Bei einer Routineüberprüfung des Markts in Shijak stellte die Polizei fest, dass von 200 zum Verkauf angebotenen Autos 138 noch die Nummernschilder ihres Ursprungslandes hatten. Größtenteils war dies Italien. Ende September 2001 steckten 80 Luxusfahrzeuge beim Zoll in Tirana und Durres fest. Ermittlungen von Interpol ergaben, dass in 35 Fällen die ausländischen Besitzer selbst die Autos in Albanien verkauften und sie dann als gestohlen meldeten, um die Versicherungsprämien zu kassieren.

"Das Verfahren ist nicht sehr kompliziert, aber sehr lukrativ", erklärt Ermittlungsrichter Ardian Visha. Er verweist auf das Beispiel eines Mannes aus dem süditalienischen Pescara, der am 2. Februar mit seinem japanischen Geländewagen über den Hafen von Durres einreiste und Albanien einen Tag später im Flugzeug wieder verließ. Ermittlungen laufen auch gegen italienische Staatsbürger, die beim Versuch, in Italien zugelassene Mietautos zu verkaufen, im südalbanischen Librazhd festgenommen wurden. In der Hauptstadt Tirana wurde Anfang März ein Pole gefasst, der ein Dutzend Mal über die albanische Grenze fuhr, jedes Mal mit einem anderen Auto.

Doch zahlreiche Betrüger kommen ungeschoren davon, weil allzu viele schlecht bezahlte Polizisten und Beamte sich bestechen lassen. Der Autoschmuggel führt über die unterschiedlichsten Routen. Diese beginnen meist in Italien, Frankreich, Österreich oder Deutschland und führen über Griechenland, Mazedonien, Montenegro, Serbien oder Bulgarien. "In der Regel arbeiten die Händler auf Bestellung. Sobald die Fahrzeuge in Albanien sind, kümmern sich ihre Mittelsmänner um alles", sagen Interpol-Mitarbeiter in Tirana.
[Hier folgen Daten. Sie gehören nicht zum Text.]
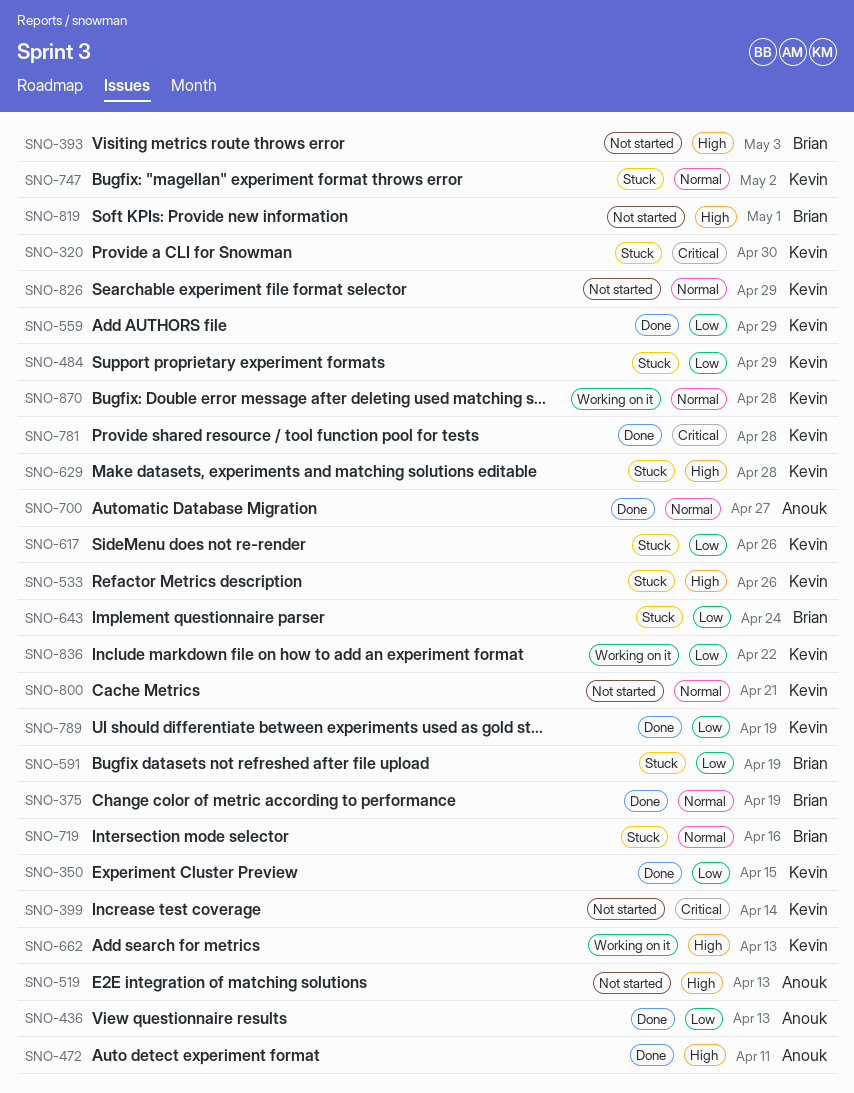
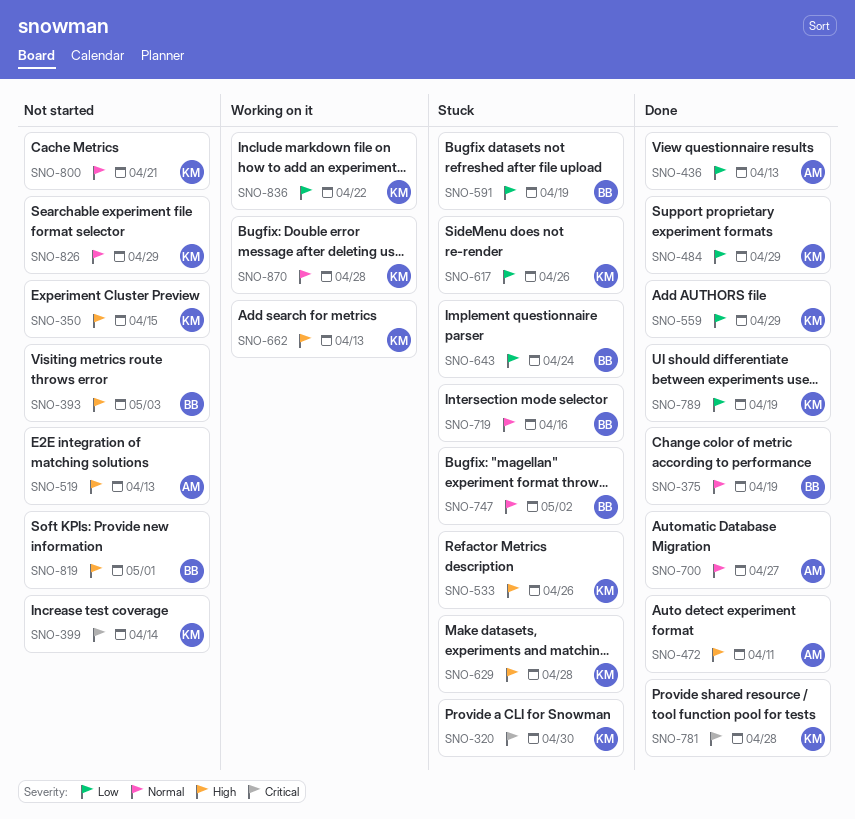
SNO-350, status: Done -> Not started
SNO-350, priority: Low -> High
SNO-484, status: Stuck -> Done
SNO-747, owner: Kevin -> Brian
In Shijak ist mittlerweile eine regelrechte Zulieferungsindustrie entstanden: Papiere und Nummernschilder werden gefälscht, Fahrzeuggestell- und Motornummern werden geändert und ab und zu werden die Autos auch umgespritzt. Kunden sind offenbar nicht nur Privatleute. Händler Ajet Ruço berichtet: "Auch staatliche Einrichtungen, ausländische Diplomaten und sogar Minister kaufen ihre Autos bei uns."